### Cosa farai
A – Rispondi a queste domande sull'articolo sul delitto D'Elisa:
(i) Quante pagine è lungo il documento con le motivazioni della sentenza?
(ii) Che cosa avevano mostrato alla corte i difensori per dimostrare che Di Lello non aveva premeditato il delitto?
(iii) Secondo l'avvocato Andreoni, chi sta aiutando Fabio Di Lello in carcere?
B – Trascrivi dall'articolo sul delitto D'Elisa il brano che va da "Per dimostrare che" a "smentiva la premeditazione.".

### Testo
----
Fabio Di Lello

Vasto: delitto D'Elisa, sconto di pena all’omicida perché depresso

Ecco le motivazioni della sentenza che riduce il carcere per Di Lello a venti anni

VASTO. Sono state depositate all’Aquila le motivazione della sentenza della Corte d’assise d’appello che hanno determinato la condanna a 20 anni e quindi la riduzione di dieci anni della pena per Fabio Di Lello, il panettiere che il 1° febbraio 2017 uccise con tre colpi di pistola Italo D’Elisa per vendicare la morte della moglie Roberta Smargiassi investita e uccisa da D’Elisa. Il documento lungo 30 pagine è articolato e analizza ogni passaggio della tragedia bilanciando aggravanti e attenuanti. Il giudice estensore oltre che presidente della Corte, Luigi Catelli (di recente trasferito ad Ancona) ha tenuto conto dell’attenuante della condizione depressiva e ha eliminato l’aggravante della minorata difesa. Gli avvocati della difesa, Giuliano Milia e Pierpaolo Andreoni stanno valutando se presentare ricorso in Cassazione o meno. I legali non si sbilanciano. Non è escluso che decidano di non appellarsi. Ma a presentare ricorso potrebbe essere la Procura. In primo grado il procuratore capo del tribunale istoniense, Giampiero Di Florio, aveva chiesto l’ergastolo e in appello il procuratore generale, Pietro Mennini aveva invocato la pena di 30 anni rifiutando la concessione delle attenuanti. Il verdetto arrivò il 9 luglio dopo 2 ore di camera di consiglio.
Per dimostrare che Di Lello non aveva premeditato il delitto, i difensori avevano mostrato alla corte i filmati dell’incidente costato la vita a Roberta Smargiassi e quello dell’omicidio D’Elisa. Il presidente Catelli ha quindi tenuto conto della grave depressione seguita alla tragica morte di Roberta Smargiassi e diagnosticata all'imputato durante la detenzione. Una condizione mentale che, secondo la difesa, smentiva la premeditazione.
L’avvocato Andreoni ribadisce: «Fabio Di Lello è stato malissimo e tuttora per questo è seguito in carcere. Uno psicologo ma anche un padre spirituale stanno aiutando Fabio a uscire dal tunnel della disperazione psicologica nel quale era sprofondato per la perdita della moglie. La fede lo sta aiutando», ripete Andreoni. «Il dolore lo ha fatto ammalare e lo ha spinto a uccidere. È stato molto male. Ora sta un po’ meglio», afferma il legale.
----
### Materiale di studio
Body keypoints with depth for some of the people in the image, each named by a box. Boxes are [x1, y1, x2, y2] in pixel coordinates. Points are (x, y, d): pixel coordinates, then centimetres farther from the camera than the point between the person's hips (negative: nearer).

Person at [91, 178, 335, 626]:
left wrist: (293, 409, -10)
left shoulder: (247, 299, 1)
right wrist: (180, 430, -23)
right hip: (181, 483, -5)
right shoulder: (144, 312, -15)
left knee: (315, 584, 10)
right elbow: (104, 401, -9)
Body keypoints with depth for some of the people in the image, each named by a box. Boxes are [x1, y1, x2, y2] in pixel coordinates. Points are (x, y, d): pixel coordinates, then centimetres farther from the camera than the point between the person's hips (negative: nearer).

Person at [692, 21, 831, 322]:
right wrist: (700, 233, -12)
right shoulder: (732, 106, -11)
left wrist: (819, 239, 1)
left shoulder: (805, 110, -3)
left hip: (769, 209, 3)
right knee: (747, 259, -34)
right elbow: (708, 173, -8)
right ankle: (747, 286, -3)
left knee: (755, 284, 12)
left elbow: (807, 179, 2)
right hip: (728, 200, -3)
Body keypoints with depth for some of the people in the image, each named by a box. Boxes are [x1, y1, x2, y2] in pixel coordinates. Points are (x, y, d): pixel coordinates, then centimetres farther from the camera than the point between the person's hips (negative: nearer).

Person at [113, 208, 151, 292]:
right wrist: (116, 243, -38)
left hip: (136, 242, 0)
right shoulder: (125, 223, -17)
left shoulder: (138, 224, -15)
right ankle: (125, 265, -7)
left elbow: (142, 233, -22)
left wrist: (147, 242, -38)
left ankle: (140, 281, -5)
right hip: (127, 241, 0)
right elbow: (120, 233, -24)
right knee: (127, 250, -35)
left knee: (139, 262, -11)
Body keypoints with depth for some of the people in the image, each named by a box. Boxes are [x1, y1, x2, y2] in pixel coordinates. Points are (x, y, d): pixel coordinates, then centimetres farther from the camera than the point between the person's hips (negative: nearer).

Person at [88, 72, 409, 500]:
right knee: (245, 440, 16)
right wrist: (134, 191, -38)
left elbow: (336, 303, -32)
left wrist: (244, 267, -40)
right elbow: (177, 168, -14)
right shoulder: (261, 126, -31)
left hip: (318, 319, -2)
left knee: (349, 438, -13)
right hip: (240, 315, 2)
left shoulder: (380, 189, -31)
----
### Soluzioni
A –
(i) 30 pagine.
(ii) I filmati dell'incidente costato la vita a Roberta Smargiassi e quello dell'omicidio D'Elisa.
(iii) Uno psicologo e un padre spirituale.

B –
Per dimostrare che Di Lello non aveva premeditato il delitto, i difensori avevano mostrato alla corte i filmati dell’incidente costato la vita a Roberta Smargiassi e quello dell’omicidio D’Elisa. Il presidente Catelli ha quindi tenuto conto della grave depressione seguita alla tragica morte di Roberta Smargiassi e diagnosticata all'imputato durante la detenzione. Una condizione mentale che, secondo la difesa, smentiva la premeditazione.